How do solar pool heating systems work?
Most solar pool heating systems consist of a series or loops and tubes made from plastic, copper piping that are either laid on top the ground around your swimming pools perimeter lines (on gravel) with some an access point to be able remove them during cold weather periods.
These pipes can also go underground in order for you place these coils beneath any surface types as well; this is most commonly done by those who have above-ground type ponds/pools where they want their thermal energy capture levels increased considerably.
Does solar pool heating work in winter?
We all know how wonderful it feels to jump into a pool on a hot summer day.

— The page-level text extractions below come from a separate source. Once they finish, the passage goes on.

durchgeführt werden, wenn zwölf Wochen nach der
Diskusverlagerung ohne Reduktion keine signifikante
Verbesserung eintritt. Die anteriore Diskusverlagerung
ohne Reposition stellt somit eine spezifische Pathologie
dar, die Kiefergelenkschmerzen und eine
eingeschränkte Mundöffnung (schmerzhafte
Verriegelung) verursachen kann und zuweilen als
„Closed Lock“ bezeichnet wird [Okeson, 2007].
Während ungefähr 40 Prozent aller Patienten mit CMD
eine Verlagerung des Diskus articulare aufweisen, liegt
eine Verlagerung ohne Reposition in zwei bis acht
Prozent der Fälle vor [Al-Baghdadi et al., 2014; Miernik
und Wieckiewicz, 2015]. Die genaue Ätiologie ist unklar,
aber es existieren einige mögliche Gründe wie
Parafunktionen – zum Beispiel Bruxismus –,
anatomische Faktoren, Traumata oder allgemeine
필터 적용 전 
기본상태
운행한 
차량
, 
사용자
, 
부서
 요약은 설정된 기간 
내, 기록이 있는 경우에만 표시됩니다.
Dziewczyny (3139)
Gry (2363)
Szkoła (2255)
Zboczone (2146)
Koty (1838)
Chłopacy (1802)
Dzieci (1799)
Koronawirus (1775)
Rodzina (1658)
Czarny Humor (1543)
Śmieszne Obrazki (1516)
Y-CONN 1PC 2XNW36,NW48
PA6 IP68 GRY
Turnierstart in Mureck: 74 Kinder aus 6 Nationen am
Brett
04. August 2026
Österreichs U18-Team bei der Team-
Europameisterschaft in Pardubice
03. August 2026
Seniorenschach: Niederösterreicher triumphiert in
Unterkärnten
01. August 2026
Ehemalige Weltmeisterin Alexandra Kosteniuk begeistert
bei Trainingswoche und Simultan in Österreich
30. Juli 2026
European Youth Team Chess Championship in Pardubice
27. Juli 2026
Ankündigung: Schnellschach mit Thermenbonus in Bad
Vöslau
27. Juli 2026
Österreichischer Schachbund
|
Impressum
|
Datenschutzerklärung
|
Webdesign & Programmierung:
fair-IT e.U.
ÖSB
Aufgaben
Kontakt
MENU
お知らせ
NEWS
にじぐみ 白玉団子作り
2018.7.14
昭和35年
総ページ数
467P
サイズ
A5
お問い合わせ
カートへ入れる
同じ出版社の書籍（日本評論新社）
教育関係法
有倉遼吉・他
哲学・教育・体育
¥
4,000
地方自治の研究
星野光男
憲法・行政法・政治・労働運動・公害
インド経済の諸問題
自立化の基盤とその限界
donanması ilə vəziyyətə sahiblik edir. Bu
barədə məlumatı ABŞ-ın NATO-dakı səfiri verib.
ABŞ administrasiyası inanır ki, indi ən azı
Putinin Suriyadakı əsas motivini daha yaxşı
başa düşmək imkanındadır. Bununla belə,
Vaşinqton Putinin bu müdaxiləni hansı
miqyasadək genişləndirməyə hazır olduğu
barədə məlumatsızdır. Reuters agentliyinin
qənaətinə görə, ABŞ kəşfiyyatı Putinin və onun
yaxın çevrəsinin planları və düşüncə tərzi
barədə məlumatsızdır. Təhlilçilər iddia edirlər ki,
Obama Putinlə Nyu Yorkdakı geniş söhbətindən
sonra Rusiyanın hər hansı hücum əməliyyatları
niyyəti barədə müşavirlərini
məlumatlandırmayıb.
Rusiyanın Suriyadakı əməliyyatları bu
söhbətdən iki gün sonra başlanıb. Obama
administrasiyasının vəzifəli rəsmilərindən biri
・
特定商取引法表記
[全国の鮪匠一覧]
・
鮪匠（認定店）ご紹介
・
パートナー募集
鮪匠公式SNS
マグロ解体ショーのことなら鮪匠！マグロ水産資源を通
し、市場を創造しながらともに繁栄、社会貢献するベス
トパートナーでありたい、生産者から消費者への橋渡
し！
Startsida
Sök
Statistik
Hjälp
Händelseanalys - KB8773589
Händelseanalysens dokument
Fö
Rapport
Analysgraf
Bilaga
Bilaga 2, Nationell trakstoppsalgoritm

But what about when the winter weather sets in? When you have an outdoor pool, the best way to keep warm is with solar heating. Solar energy can be used year-round, and doesn’t require any additional heating costs.
There are three main types of heaters for pools – gas heaters, electric heaters and solar panels. All of these methods will work if they’re properly maintained so that your water stays at the right temperature throughout the seasons.
Do it yourself solar pool heating?
One popular do-it yourself project is to use a pool cover. This won’t heat the water itself, but it will trap in any existing warmth and stop cold air from sinking into your swimming space.
There are also other ways of blocking out that chilly breeze without using chemicals or electricity – for example installing blackout curtains on windows near pools can make them more energy efficient when exposed sunlight cannot reach through glass panes directly onto their surface area.
How to install solar pool heating?
Solar pool heating can be installed at your home in a number of different ways: from an above-ground panel to the ground or below, for example. The type you choose will depend on how much space is available and what kind(s) work best with where they’re placed.
Installing solar panels requires that there’s enough open area around them so as not block its exposure – this might mean getting creative about placement.
How to use solar to heat a pool?
Solar pool heating is done through a combination of solar radiation and convection – which can be achieved by using the sun’s power to transfer heat from one place (such as your roof) without transferring it directly onto whatever surface you’re wanting heated.